Her eyes flicked past his shoulder, glancing in the direction Peters had taken. Struan unwittingly followed her gaze, breaking his concentration just long enough for Lauren to reverse her grip on the dirk and thrust it forward with all her might. At the last possible moment instinct brought one of his hands forward to deflect the aim and he felt the blade slice through his fingers, severing the tendons through to the bones. He managed to twist the blade up and away from its intended target even as his other hand shot up and closed around her wrist, squeezing it so tightly she screamed with the pain. A second hot flaring of agony cut the scream short, ending it on a harsh gasp of incredulity.

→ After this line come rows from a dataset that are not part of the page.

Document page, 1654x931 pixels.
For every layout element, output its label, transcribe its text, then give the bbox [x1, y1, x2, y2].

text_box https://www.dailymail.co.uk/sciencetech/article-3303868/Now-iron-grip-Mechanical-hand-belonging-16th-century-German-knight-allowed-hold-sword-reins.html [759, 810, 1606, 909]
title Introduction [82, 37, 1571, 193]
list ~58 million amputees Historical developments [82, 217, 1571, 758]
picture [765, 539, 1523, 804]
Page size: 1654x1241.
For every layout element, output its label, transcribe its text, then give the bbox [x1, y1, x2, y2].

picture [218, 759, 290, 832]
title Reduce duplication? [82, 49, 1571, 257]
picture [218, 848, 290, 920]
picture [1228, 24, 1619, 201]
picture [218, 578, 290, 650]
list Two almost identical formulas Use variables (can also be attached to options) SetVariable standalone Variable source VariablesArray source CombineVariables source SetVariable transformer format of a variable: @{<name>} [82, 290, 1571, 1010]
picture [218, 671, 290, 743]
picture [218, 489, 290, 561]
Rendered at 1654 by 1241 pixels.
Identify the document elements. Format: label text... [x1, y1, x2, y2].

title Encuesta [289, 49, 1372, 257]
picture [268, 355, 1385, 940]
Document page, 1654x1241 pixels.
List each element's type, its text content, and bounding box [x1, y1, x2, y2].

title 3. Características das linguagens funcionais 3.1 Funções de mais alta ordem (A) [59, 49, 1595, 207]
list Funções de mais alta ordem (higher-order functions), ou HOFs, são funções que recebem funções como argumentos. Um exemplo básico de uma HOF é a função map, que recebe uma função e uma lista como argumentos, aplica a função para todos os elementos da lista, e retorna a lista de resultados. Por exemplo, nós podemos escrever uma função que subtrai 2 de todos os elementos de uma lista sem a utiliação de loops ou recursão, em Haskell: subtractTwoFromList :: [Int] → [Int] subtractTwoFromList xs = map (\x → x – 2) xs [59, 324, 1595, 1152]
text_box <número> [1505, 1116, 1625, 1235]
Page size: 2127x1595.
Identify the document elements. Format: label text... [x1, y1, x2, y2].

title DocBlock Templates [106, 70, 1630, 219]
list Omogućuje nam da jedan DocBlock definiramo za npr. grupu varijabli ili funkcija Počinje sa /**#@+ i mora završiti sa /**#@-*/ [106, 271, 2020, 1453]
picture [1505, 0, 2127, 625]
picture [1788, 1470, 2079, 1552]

Slowly the tiger eyes widened and she looked down— down to where the blade of the knife had punched through the fabric of her bodice just below her right breast. Little more than half the blade had penetrated, but as she watched, Struan leaned forward and she felt the cold, sharp slash of steel thrust deeper into the cavity of her chest.
“No.” She gasped. “No, Struan, I—”
He pushed harder, giving the knife a savage twist as it pierced through the wildly beating muscle of her heart. The small red border marking the entry of the blade burst suddenly into a widening stain across her bodice, and he heard the ugly gurgle and hiss of blood rushing to flood the chest cavity.